[What needs to be done]:
Among the lines below, copy exactly those from the one with "355 966 360" through the one with "119 183 70 325", counting both ends.

[Records for this task]:

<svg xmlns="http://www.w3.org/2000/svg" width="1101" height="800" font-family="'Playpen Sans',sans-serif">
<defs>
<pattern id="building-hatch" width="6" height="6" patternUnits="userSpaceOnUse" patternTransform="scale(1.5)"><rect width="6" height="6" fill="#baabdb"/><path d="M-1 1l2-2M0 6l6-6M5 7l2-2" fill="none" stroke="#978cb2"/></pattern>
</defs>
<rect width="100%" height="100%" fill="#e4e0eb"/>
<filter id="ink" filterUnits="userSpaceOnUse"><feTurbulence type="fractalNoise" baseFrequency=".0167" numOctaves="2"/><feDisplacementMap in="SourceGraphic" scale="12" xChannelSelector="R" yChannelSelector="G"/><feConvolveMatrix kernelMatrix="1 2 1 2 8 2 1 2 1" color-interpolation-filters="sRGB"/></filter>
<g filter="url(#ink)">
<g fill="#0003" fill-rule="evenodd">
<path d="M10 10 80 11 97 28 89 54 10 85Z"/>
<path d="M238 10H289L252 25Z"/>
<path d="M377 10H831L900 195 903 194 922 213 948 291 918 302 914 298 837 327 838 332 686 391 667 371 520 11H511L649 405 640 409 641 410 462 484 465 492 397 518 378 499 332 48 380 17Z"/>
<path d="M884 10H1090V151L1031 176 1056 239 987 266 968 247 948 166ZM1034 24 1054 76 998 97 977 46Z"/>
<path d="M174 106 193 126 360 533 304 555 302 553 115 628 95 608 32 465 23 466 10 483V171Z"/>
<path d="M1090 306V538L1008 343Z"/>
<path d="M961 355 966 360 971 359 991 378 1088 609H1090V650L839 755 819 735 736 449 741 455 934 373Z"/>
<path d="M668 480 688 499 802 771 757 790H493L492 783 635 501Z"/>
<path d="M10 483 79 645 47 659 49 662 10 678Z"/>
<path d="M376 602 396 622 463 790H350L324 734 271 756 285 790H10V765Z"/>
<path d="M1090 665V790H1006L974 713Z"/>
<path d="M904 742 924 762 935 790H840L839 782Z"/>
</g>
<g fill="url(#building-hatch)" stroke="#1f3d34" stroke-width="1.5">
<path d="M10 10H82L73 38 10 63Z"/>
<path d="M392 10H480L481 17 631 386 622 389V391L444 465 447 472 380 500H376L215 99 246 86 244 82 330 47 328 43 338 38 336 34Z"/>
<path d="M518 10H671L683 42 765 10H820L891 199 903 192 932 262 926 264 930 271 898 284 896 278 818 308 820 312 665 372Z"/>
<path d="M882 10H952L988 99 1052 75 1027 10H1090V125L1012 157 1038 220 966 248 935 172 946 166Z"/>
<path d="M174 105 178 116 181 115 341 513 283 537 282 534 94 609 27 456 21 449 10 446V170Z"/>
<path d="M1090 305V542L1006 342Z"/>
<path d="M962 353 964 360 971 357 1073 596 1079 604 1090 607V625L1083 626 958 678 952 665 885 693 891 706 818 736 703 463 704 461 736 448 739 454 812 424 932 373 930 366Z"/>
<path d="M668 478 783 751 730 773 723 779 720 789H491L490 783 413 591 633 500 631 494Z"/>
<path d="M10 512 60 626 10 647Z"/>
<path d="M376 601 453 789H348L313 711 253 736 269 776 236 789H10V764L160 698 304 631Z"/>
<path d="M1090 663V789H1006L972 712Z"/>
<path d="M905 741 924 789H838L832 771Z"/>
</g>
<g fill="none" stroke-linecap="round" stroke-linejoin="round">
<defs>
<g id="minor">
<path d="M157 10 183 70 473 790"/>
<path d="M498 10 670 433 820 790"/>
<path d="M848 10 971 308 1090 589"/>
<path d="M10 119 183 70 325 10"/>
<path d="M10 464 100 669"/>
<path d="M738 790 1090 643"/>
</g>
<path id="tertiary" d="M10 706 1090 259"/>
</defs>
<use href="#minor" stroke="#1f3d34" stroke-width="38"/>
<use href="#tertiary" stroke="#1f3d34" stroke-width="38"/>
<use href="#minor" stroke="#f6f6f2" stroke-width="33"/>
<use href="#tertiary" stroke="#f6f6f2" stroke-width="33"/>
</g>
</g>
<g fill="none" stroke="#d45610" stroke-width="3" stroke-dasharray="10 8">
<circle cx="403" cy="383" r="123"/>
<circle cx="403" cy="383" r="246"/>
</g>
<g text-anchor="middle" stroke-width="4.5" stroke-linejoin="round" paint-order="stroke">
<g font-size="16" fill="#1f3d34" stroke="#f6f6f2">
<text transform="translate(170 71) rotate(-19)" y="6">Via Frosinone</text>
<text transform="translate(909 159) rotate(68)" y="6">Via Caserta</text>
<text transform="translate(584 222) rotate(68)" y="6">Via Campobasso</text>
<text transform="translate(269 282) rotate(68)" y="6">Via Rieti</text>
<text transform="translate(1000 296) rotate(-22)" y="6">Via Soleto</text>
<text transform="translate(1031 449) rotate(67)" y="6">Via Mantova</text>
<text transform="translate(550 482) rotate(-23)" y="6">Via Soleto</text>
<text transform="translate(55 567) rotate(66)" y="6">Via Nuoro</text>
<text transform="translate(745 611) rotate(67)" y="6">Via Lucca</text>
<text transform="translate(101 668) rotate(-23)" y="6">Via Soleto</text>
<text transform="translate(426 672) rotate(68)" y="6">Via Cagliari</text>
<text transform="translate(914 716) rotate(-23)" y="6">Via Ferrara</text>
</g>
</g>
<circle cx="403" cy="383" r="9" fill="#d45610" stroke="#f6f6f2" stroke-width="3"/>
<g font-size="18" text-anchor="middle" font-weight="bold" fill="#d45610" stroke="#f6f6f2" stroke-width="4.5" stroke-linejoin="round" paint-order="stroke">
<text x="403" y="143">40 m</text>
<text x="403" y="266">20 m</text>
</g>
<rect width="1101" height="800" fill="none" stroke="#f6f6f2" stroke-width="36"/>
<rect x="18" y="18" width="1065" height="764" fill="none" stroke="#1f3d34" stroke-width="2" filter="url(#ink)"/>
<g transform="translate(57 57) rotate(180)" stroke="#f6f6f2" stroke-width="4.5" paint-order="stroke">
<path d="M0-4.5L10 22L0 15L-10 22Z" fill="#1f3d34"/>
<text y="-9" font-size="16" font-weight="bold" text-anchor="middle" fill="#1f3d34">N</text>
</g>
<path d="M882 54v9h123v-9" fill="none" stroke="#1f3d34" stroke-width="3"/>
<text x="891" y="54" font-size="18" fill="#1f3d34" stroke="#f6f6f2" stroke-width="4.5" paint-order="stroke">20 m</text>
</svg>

[The completed task]:
<path d="M961 355 966 360 971 359 991 378 1088 609H1090V650L839 755 819 735 736 449 741 455 934 373Z"/>
<path d="M668 480 688 499 802 771 757 790H493L492 783 635 501Z"/>
<path d="M10 483 79 645 47 659 49 662 10 678Z"/>
<path d="M376 602 396 622 463 790H350L324 734 271 756 285 790H10V765Z"/>
<path d="M1090 665V790H1006L974 713Z"/>
<path d="M904 742 924 762 935 790H840L839 782Z"/>
</g>
<g fill="url(#building-hatch)" stroke="#1f3d34" stroke-width="1.5">
<path d="M10 10H82L73 38 10 63Z"/>
<path d="M392 10H480L481 17 631 386 622 389V391L444 465 447 472 380 500H376L215 99 246 86 244 82 330 47 328 43 338 38 336 34Z"/>
<path d="M518 10H671L683 42 765 10H820L891 199 903 192 932 262 926 264 930 271 898 284 896 278 818 308 820 312 665 372Z"/>
<path d="M882 10H952L988 99 1052 75 1027 10H1090V125L1012 157 1038 220 966 248 935 172 946 166Z"/>
<path d="M174 105 178 116 181 115 341 513 283 537 282 534 94 609 27 456 21 449 10 446V170Z"/>
<path d="M1090 305V542L1006 342Z"/>
<path d="M962 353 964 360 971 357 1073 596 1079 604 1090 607V625L1083 626 958 678 952 665 885 693 891 706 818 736 703 463 704 461 736 448 739 454 812 424 932 373 930 366Z"/>
<path d="M668 478 783 751 730 773 723 779 720 789H491L490 783 413 591 633 500 631 494Z"/>
<path d="M10 512 60 626 10 647Z"/>
<path d="M376 601 453 789H348L313 711 253 736 269 776 236 789H10V764L160 698 304 631Z"/>
<path d="M1090 663V789H1006L972 712Z"/>
<path d="M905 741 924 789H838L832 771Z"/>
</g>
<g fill="none" stroke-linecap="round" stroke-linejoin="round">
<defs>
<g id="minor">
<path d="M157 10 183 70 473 790"/>
<path d="M498 10 670 433 820 790"/>
<path d="M848 10 971 308 1090 589"/>
<path d="M10 119 183 70 325 10"/>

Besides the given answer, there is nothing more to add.